Many other questions are raised in the book. Some were implied in a detailed television documentary which I produced and presented for Television One in November 2003. Titled Murder on the Blade?, it included an astonishing statement by the principal prosecution witness, the eyewitness without whose evidence neither arrest nor conviction would have been possible. This eyewitness told almost six hundred thousand viewing New Zealanders, categorically, that Scott Watson was the wrong man. He made it clear that he thought he had been tricked into a wrongful identification. The film also made clear the plain error by the Court of Appeal referred to above. So blatant were these allusions, and so crucially related were they to Watson’s conviction, that they demanded either investigation or rejection by the ‘System’. But beyond a claim by the leader of the investigating police team that the film revealed nothing new, the System was silent.

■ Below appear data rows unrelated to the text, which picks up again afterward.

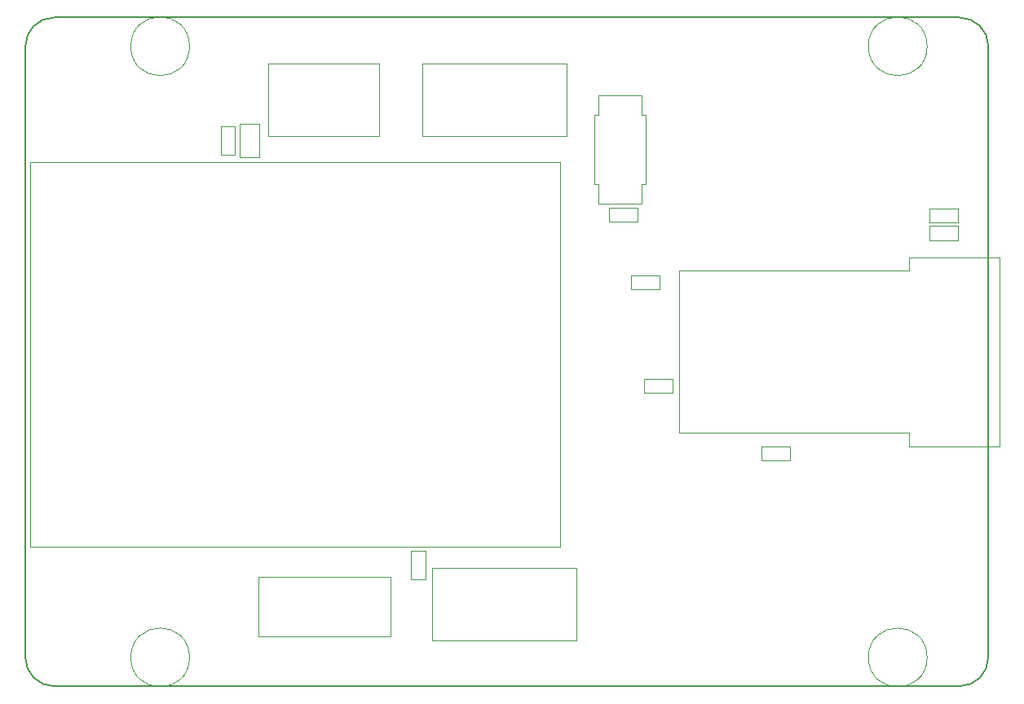
<source format=gbr>
%TF.GenerationSoftware,KiCad,Pcbnew,5.1.10*%
%TF.CreationDate,2021-07-27T11:18:45+02:00*%
%TF.ProjectId,lxbmc,6c78626d-632e-46b6-9963-61645f706362,rev?*%
%TF.SameCoordinates,Original*%
%TF.FileFunction,Other,User*%
%FSLAX45Y45*%
G04 Gerber Fmt 4.5, Leading zero omitted, Abs format (unit mm)*
G04 Created by KiCad (PCBNEW 5.1.10) date 2021-07-27 11:18:45*
%MOMM*%
%LPD*%
G01*
G04 APERTURE LIST*
%TA.AperFunction,Profile*%
%ADD10C,0.200000*%
%TD*%
%ADD11C,0.050000*%
%ADD12C,0.120000*%
G04 APERTURE END LIST*
D10*
X300000Y-6950000D02*
G75*
G02*
X0Y-6650000I0J300000D01*
G01*
X0Y-300000D02*
G75*
G02*
X300000Y0I300000J0D01*
G01*
X10000000Y-6650000D02*
G75*
G02*
X9700000Y-6950000I-300000J0D01*
G01*
X9700000Y0D02*
G75*
G02*
X10000000Y-300000I0J-300000D01*
G01*
X300000Y0D02*
X9700000Y0D01*
X0Y-6650000D02*
X0Y-300000D01*
X10000000Y-300000D02*
X10000000Y-6650000D01*
X9700000Y-6950000D02*
X300000Y-6950000D01*
D11*
X10117000Y-2495000D02*
X10117000Y-4455000D01*
X10117000Y-4455000D02*
X9174000Y-4455000D01*
X9174000Y-4455000D02*
X9174000Y-4316000D01*
X9174000Y-4316000D02*
X6790000Y-4316000D01*
X6790000Y-4316000D02*
X6790000Y-2634000D01*
X6790000Y-2634000D02*
X9174000Y-2634000D01*
X9174000Y-2634000D02*
X9174000Y-2495000D01*
X9174000Y-2495000D02*
X10117000Y-2495000D01*
X6397250Y-1732140D02*
X6397250Y-1935340D01*
X6441700Y-1732140D02*
X6397250Y-1732140D01*
X6441700Y-1015860D02*
X6441700Y-1732140D01*
X6397250Y-1015860D02*
X6441700Y-1015860D01*
X6397250Y-812660D02*
X6397250Y-1015860D01*
X5952750Y-812660D02*
X6397250Y-812660D01*
X5952750Y-1015860D02*
X5952750Y-812660D01*
X5908300Y-1015860D02*
X5952750Y-1015860D01*
X5908300Y-1732140D02*
X5908300Y-1015860D01*
X5952750Y-1732140D02*
X5908300Y-1732140D01*
X5952750Y-1935340D02*
X5952750Y-1732140D01*
X6397250Y-1935340D02*
X5952750Y-1935340D01*
D12*
X5550000Y-5500000D02*
X5550000Y-1500000D01*
X5550000Y-5500000D02*
X50000Y-5500000D01*
X50000Y-5500000D02*
X50000Y-1500000D01*
X5550000Y-1500000D02*
X50000Y-1500000D01*
D11*
X5725000Y-5720000D02*
X4225000Y-5720000D01*
X5725000Y-6470000D02*
X5725000Y-5720000D01*
X4225000Y-6470000D02*
X5725000Y-6470000D01*
X4225000Y-5720000D02*
X4225000Y-6470000D01*
X4125000Y-1230000D02*
X5625000Y-1230000D01*
X4125000Y-480000D02*
X4125000Y-1230000D01*
X5625000Y-480000D02*
X4125000Y-480000D01*
X5625000Y-1230000D02*
X5625000Y-480000D01*
X2525000Y-1230000D02*
X3675000Y-1230000D01*
X2525000Y-480000D02*
X2525000Y-1230000D01*
X3675000Y-480000D02*
X2525000Y-480000D01*
X3675000Y-1230000D02*
X3675000Y-480000D01*
X9365000Y-6650000D02*
G75*
G03*
X9365000Y-6650000I-305000J0D01*
G01*
X1705000Y-6650000D02*
G75*
G03*
X1705000Y-6650000I-305000J0D01*
G01*
X1705000Y-300000D02*
G75*
G03*
X1705000Y-300000I-305000J0D01*
G01*
X9365000Y-300000D02*
G75*
G03*
X9365000Y-300000I-305000J0D01*
G01*
X2420000Y-6430000D02*
X3795000Y-6430000D01*
X3795000Y-6430000D02*
X3795000Y-5815000D01*
X3795000Y-5815000D02*
X2420000Y-5815000D01*
X2420000Y-5815000D02*
X2420000Y-6430000D01*
X4153000Y-5838000D02*
X4007000Y-5838000D01*
X4007000Y-5838000D02*
X4007000Y-5542000D01*
X4007000Y-5542000D02*
X4153000Y-5542000D01*
X4153000Y-5542000D02*
X4153000Y-5838000D01*
X9688000Y-1987000D02*
X9688000Y-2133000D01*
X9688000Y-2133000D02*
X9392000Y-2133000D01*
X9392000Y-2133000D02*
X9392000Y-1987000D01*
X9392000Y-1987000D02*
X9688000Y-1987000D01*
X6358000Y-2123000D02*
X6062000Y-2123000D01*
X6358000Y-1977000D02*
X6358000Y-2123000D01*
X6062000Y-1977000D02*
X6358000Y-1977000D01*
X6062000Y-2123000D02*
X6062000Y-1977000D01*
X6422000Y-3903000D02*
X6422000Y-3757000D01*
X6422000Y-3757000D02*
X6718000Y-3757000D01*
X6718000Y-3757000D02*
X6718000Y-3903000D01*
X6718000Y-3903000D02*
X6422000Y-3903000D01*
X6292000Y-2823000D02*
X6292000Y-2677000D01*
X6292000Y-2677000D02*
X6588000Y-2677000D01*
X6588000Y-2677000D02*
X6588000Y-2823000D01*
X6588000Y-2823000D02*
X6292000Y-2823000D01*
X9688000Y-2167000D02*
X9688000Y-2313000D01*
X9688000Y-2313000D02*
X9392000Y-2313000D01*
X9392000Y-2313000D02*
X9392000Y-2167000D01*
X9392000Y-2167000D02*
X9688000Y-2167000D01*
X7938000Y-4457000D02*
X7938000Y-4603000D01*
X7938000Y-4603000D02*
X7642000Y-4603000D01*
X7642000Y-4603000D02*
X7642000Y-4457000D01*
X7642000Y-4457000D02*
X7938000Y-4457000D01*
X2425500Y-1450000D02*
X2229500Y-1450000D01*
X2229500Y-1450000D02*
X2229500Y-1110000D01*
X2229500Y-1110000D02*
X2425500Y-1110000D01*
X2425500Y-1110000D02*
X2425500Y-1450000D01*
X2174400Y-1429600D02*
X2028400Y-1429600D01*
X2028400Y-1429600D02*
X2028400Y-1133600D01*
X2028400Y-1133600D02*
X2174400Y-1133600D01*
X2174400Y-1133600D02*
X2174400Y-1429600D01*
M02*

</source>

And so this book is a sequel to the film, focused on the accusers instead of the accused, more detailed still and, I hope, incapable of misinterpretation. At its heart is an honest demand for an inquiry into an adversarial process of criminal litigation that is often condemned for encouraging the practice of law as a game in which victory goes to the most devious. It is addressed to you both individually and as our governing body, Members of Parliament, because it seems to me and many others that justice as practised in New Zealand often aims to address guilt but not innocence, to satisfy society’s need for order and not justice, and because you might appreciate that if you don’t do something about it, perhaps the hand that was dealt to Scott Watson will sometime be dealt to you.

You will see that there is little to be gained from asking the judicial system to investigate the matters raised in this book because it has already consistently refused to respond anyway. Nor is it appropriate to make that request now because it is the judicial system itself which is subject to questioning here. The accused cannot also be judge.

You will also see that the profound defamation and tunnel-visioned pursuit of Watson, for the rest of his life, has been entirely unearned. He has been stripped of his freedom and his reputation, wrongly defamed and unjustly treated at every stage of the judicial process, from police inquiry to Court of Appeal.

I have yet to meet or speak to Scott Watson. But I am confident he will approve the accuser’s boot being fitted to the other foot – his foot. When it suited the case against him, but only when it suited that case, he was cheaply labelled a liar by all of those who accused and judged him. The documentation does not support the label. He emerges from an inspection of it lie-free. Others do not. Charged by us all with studying and knowing the evidence and dispensing justice based upon it, none of his judges or accusers spoke in R v Watson without failing the truth. Sometimes the failures are demonstrable lies. It’s Watson’s turn now. On his behalf I ask for an open inquiry to determine why his accusers failed and if the failure is endemic.